### ENTRIES
%%
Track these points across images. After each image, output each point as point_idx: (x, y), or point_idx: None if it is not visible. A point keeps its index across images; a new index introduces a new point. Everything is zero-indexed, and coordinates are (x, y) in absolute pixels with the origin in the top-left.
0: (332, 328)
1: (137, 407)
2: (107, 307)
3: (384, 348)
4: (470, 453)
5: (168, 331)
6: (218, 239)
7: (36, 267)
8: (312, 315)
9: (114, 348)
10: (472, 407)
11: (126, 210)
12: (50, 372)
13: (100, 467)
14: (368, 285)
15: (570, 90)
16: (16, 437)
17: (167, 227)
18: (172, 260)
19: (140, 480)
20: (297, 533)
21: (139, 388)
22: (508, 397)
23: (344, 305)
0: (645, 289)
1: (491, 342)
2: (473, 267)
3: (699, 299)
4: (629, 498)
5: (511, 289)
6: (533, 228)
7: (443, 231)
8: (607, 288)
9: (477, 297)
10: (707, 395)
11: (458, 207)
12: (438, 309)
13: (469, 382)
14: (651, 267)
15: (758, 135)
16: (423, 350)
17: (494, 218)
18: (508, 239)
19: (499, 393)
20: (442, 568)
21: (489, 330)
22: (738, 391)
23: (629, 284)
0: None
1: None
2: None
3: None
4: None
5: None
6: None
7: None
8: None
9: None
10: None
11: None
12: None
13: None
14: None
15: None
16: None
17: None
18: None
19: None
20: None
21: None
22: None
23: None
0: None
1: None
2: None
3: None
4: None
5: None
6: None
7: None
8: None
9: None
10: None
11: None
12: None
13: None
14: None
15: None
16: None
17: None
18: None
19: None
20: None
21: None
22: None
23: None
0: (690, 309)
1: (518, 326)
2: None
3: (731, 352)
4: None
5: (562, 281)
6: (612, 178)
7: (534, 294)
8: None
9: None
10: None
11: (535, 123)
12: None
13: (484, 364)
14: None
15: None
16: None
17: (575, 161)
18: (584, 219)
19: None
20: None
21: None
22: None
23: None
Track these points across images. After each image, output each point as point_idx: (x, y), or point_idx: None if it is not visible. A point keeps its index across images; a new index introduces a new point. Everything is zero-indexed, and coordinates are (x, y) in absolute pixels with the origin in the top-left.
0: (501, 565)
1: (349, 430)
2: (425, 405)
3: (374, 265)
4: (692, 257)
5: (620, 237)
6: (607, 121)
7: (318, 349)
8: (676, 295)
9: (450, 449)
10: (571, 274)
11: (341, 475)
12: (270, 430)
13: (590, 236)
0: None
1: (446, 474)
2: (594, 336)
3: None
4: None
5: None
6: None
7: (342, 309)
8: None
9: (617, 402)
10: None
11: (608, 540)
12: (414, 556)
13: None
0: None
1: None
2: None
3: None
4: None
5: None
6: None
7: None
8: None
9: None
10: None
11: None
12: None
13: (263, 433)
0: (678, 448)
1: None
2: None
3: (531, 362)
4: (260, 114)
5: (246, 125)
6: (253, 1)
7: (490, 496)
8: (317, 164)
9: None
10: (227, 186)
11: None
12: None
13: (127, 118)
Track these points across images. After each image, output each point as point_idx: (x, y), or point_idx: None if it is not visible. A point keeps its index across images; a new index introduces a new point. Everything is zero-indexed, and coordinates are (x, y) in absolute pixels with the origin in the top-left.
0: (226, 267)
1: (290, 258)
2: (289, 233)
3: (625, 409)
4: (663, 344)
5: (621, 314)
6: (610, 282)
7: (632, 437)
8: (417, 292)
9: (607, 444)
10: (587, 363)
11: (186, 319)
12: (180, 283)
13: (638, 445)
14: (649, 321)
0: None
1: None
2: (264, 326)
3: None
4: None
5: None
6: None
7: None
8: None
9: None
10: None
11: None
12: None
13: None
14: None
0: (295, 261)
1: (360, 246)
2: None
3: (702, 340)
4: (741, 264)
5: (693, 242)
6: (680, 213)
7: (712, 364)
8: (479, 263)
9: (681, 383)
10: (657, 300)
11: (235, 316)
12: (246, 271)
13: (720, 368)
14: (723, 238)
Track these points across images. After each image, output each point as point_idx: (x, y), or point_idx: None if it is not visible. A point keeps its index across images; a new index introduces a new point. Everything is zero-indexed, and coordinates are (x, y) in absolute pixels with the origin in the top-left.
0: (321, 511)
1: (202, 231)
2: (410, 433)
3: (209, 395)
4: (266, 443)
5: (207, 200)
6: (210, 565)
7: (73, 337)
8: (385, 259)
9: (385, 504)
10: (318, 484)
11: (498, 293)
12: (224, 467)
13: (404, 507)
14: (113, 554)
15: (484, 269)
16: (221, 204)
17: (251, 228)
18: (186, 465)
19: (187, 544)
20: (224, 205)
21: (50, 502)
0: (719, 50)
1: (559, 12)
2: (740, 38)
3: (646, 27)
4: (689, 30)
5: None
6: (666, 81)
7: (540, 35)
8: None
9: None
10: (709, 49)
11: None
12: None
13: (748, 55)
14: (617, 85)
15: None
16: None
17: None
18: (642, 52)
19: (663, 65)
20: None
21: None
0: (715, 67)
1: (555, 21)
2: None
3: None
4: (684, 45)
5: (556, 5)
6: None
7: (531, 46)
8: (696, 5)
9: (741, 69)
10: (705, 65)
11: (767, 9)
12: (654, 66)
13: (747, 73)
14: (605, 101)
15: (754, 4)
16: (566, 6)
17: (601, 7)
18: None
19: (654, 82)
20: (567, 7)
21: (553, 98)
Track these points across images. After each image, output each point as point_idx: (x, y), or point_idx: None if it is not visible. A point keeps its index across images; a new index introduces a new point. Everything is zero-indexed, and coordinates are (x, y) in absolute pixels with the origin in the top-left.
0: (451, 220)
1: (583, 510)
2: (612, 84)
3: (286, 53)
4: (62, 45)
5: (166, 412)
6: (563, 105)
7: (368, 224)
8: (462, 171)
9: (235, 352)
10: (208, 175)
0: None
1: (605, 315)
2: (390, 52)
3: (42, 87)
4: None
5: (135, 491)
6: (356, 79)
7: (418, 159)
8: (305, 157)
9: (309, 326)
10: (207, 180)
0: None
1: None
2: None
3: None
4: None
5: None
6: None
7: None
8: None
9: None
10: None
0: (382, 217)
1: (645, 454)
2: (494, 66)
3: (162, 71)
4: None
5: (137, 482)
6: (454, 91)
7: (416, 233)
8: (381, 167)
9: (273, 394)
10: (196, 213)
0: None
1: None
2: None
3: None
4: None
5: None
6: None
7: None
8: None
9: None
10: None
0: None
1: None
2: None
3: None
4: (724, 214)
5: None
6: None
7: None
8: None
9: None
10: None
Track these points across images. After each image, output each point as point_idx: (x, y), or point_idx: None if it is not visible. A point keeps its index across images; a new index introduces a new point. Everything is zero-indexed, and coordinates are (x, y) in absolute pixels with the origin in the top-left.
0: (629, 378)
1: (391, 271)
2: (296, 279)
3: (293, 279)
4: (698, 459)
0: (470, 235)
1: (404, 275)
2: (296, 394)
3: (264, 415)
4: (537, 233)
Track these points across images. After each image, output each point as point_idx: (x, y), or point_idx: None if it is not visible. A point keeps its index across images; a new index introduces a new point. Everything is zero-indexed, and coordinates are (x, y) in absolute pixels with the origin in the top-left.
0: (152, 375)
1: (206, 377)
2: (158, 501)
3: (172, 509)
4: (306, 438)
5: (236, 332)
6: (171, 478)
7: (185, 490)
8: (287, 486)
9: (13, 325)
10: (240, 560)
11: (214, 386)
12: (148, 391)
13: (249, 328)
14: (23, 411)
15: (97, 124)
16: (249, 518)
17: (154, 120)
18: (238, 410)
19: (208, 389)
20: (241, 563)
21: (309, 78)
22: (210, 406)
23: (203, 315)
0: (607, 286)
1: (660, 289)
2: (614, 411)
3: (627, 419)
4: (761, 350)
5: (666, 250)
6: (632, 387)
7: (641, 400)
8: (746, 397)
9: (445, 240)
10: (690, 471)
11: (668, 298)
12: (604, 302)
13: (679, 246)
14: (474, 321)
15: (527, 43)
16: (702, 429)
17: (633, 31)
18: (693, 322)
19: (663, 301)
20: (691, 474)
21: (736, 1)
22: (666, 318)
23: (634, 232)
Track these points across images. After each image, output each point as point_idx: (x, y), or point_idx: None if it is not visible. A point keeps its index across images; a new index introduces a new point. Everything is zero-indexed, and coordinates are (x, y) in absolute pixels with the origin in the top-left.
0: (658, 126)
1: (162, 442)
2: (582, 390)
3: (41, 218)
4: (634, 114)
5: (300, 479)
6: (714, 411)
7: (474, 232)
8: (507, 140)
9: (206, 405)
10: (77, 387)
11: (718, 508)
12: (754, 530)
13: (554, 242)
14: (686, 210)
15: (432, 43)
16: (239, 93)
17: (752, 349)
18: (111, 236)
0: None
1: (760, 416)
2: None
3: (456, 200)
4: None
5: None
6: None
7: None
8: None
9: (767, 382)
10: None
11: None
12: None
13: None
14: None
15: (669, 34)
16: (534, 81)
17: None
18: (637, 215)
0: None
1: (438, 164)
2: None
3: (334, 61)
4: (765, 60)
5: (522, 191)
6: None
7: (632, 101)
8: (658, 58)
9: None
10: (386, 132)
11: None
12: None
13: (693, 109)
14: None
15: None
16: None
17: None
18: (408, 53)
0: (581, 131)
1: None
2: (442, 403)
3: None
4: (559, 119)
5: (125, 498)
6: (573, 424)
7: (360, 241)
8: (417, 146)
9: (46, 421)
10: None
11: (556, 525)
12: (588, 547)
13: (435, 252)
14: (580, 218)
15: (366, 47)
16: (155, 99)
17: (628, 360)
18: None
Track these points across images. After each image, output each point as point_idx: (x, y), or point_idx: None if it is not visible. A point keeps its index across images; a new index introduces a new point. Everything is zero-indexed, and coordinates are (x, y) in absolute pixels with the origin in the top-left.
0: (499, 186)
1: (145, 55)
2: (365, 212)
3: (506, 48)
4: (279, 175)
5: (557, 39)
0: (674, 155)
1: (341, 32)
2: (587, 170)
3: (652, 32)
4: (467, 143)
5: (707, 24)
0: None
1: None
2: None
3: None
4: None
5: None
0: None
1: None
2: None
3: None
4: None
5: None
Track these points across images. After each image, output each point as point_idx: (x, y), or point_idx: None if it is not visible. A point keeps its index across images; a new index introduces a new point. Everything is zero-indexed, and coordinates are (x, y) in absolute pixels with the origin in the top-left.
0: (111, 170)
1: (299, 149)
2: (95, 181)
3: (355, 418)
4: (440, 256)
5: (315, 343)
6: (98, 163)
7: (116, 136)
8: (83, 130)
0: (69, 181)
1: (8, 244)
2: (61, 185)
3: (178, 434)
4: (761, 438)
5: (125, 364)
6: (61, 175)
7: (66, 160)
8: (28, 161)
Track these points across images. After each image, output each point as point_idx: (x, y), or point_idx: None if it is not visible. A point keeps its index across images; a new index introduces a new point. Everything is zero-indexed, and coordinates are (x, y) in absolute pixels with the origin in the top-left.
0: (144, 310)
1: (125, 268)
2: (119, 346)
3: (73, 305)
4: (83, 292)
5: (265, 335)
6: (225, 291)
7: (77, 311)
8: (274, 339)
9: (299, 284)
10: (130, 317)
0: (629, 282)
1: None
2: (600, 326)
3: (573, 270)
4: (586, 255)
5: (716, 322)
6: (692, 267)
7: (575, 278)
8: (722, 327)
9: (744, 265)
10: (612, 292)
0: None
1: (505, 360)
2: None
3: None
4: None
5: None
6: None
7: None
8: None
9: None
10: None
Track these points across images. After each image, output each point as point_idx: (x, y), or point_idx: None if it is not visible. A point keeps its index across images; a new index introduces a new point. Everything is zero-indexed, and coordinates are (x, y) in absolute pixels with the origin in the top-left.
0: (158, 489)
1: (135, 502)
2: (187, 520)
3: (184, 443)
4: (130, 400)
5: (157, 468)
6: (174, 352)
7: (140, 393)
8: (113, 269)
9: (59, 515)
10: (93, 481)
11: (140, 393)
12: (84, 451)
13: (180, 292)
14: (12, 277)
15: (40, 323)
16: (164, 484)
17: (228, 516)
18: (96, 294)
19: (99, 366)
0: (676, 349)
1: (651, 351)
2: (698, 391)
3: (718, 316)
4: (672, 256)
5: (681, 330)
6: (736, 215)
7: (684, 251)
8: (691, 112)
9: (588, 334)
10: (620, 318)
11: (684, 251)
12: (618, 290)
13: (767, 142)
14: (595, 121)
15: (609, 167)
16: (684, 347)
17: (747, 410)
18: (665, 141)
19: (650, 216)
%%
### TASK STATEMENT
Rewrite the rows above, from the first one through the row holding "10: (472, 407)" inclusive, swapping "visible" for "in view" and leaving everything else as it is.

### RESULT FOR THIS EXERCISE
Track these points across images. After each image, output each point as point_idx: (x, y), or point_idx: None if it is not in view. A point keeps its index across images; a new index introduces a new point. Everything is zero-indexed, and coordinates are (x, y) in absolute pixels with the origin in the top-left.
0: (332, 328)
1: (137, 407)
2: (107, 307)
3: (384, 348)
4: (470, 453)
5: (168, 331)
6: (218, 239)
7: (36, 267)
8: (312, 315)
9: (114, 348)
10: (472, 407)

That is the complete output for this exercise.